Swiss & Swedish Camp
Swiss and Swedish soldiers have been slipping reports into a letterbox in the DMZ since 1953. North Korea no longer picks up the mail. They keep writing anyway.
Enemy Cemetery
There are no signs to find it. Intelligence reportedly hided cameras there to spot communist sympathizers. Yet someone keeps leaving flowers and booze bottles on the North Korean soldiers and spy’s graves.

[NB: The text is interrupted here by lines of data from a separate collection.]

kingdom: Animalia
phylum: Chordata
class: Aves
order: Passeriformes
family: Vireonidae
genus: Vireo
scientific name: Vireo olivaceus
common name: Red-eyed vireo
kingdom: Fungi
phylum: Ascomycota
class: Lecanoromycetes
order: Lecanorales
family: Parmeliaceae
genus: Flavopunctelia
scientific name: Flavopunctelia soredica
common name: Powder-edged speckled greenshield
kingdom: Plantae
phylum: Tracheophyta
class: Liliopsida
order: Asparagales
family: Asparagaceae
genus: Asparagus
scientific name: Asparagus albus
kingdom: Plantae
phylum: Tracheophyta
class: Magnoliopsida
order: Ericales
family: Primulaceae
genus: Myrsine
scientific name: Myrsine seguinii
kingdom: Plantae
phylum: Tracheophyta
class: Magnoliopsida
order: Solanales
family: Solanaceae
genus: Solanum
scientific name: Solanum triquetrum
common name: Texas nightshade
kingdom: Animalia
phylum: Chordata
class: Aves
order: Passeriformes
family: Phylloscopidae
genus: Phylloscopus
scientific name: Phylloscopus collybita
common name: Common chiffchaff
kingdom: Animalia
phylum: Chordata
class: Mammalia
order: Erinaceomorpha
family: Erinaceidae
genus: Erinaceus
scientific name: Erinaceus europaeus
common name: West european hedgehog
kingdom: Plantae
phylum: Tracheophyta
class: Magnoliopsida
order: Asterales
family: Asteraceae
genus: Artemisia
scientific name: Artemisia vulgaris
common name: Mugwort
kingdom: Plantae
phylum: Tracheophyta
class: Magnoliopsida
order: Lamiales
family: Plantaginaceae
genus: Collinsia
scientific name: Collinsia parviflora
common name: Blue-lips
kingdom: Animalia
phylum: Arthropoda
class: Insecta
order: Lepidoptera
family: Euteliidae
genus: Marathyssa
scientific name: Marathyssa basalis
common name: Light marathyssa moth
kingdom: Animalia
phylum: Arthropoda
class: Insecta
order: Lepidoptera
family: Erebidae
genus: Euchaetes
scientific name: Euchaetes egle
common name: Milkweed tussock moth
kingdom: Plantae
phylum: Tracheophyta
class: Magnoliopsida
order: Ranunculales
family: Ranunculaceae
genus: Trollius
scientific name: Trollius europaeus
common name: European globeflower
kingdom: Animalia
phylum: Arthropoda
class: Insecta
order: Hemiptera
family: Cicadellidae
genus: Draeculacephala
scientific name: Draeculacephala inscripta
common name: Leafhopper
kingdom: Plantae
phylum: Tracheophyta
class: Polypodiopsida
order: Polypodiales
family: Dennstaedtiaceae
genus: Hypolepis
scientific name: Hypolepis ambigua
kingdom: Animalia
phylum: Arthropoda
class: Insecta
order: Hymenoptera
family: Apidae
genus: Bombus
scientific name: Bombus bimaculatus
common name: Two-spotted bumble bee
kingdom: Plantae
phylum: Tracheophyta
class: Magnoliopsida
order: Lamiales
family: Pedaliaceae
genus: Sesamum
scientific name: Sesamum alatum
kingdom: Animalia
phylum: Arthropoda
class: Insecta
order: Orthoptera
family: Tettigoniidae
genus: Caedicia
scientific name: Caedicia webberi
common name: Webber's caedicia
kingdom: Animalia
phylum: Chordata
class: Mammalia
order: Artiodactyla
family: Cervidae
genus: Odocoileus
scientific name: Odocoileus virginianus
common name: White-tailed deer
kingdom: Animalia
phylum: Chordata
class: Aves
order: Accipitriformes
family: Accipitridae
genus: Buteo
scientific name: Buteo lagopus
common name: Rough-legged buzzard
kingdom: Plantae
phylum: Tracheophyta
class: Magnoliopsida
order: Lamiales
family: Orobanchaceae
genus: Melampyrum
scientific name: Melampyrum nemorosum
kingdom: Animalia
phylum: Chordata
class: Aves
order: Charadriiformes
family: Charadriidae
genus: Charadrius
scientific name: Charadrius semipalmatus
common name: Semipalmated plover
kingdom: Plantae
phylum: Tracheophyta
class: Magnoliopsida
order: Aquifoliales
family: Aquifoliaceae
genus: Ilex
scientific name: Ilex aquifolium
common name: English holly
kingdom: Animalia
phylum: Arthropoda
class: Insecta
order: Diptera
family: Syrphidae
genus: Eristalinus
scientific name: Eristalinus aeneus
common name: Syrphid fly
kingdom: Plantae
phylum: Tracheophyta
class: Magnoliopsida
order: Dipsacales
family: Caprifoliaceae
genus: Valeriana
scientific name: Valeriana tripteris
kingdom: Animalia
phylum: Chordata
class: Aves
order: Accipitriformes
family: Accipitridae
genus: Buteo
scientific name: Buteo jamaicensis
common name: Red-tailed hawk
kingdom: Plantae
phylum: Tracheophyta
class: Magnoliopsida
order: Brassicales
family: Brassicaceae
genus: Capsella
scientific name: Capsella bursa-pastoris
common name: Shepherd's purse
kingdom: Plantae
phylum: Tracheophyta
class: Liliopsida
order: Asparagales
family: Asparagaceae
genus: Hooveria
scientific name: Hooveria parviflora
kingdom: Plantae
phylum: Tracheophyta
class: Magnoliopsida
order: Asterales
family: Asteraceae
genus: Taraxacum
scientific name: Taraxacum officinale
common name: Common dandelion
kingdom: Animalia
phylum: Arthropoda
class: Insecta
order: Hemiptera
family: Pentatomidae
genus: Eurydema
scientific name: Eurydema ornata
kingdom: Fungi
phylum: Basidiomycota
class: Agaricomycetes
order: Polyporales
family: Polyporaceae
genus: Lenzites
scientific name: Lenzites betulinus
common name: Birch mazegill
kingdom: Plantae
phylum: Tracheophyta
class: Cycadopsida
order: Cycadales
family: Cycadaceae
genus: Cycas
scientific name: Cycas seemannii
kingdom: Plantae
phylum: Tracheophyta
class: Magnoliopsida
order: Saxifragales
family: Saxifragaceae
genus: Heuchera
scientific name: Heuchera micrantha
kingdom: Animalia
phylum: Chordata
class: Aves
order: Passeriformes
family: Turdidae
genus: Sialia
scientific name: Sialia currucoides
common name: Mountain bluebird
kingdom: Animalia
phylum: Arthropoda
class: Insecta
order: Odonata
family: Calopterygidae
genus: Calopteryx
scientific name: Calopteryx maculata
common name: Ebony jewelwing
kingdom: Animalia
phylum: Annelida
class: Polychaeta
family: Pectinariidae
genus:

Jan. 21 Infiltration Place
In 1968, 31 North Korean commandos crossed the DMZ here with the aim of reaching Seoul to assassinate the president. No action movie comes close to matching the intensity of their bloody saga. A bizarre diorama is there to remind us of it.
Yeoncheon
Just below a military ridge 800 metres from North Korea, thousands of Seoulites stroll every Autumn in a flower park planted along the barbed wire fence.
Cheorwon
The same fields where 15,000 soldiers died in 9 days now shelters thousands of endangered cranes each winter, protected by the border.
Workers Party H.Q.
The very embodiment of evil in the eyes of some, the North Korean Workers’ Party headquarters in Cheorwon has been left exactly as the Korean War left it — bombed, roofless, and steeped in the tragic memory of those who were tortured to death there.
Central Frontline
You have 30 minutes to drive 25 kilometres along the DMZ on National Route 5. Stopping is forbidden. Every car is checked. The landscape is beautiful. There is not much else to see.
Peace Dam
A dictator invented a North Korean “water bomb” threat to silence protests before the 1988 Olympics. South Korea spent millions building a dam against a flood that never existed.
Punchbowl
After the armistice, veterans were given land in the Punchbowl to farm. Many were killed or maimed clearing it. The mines they missed are still there — marked on the hiking trail maps.
Eastern Frontline
The Korean DMZ ends where the mountains meet the sea. From Goseong Observatory, the barbed wire runs down a ridge, into the water, and stops. Beyond it, Mount Kumgang and North Korea.
Kim Il Sung's Villa
The founder of the Kim dynasty in the North vacationed here with his family before the Korean War. Afterwards, his mortal South Korean enemy Syngman Rhee built his own summer cottage just down the road.
Abai Village
On Christmas Eve 1950, a cargo ship built for 60 passengers sailed from North Korea with 14,000 refugees aboard. A small handful of them—and their many descendants— still live in Abai Village, Sokcho.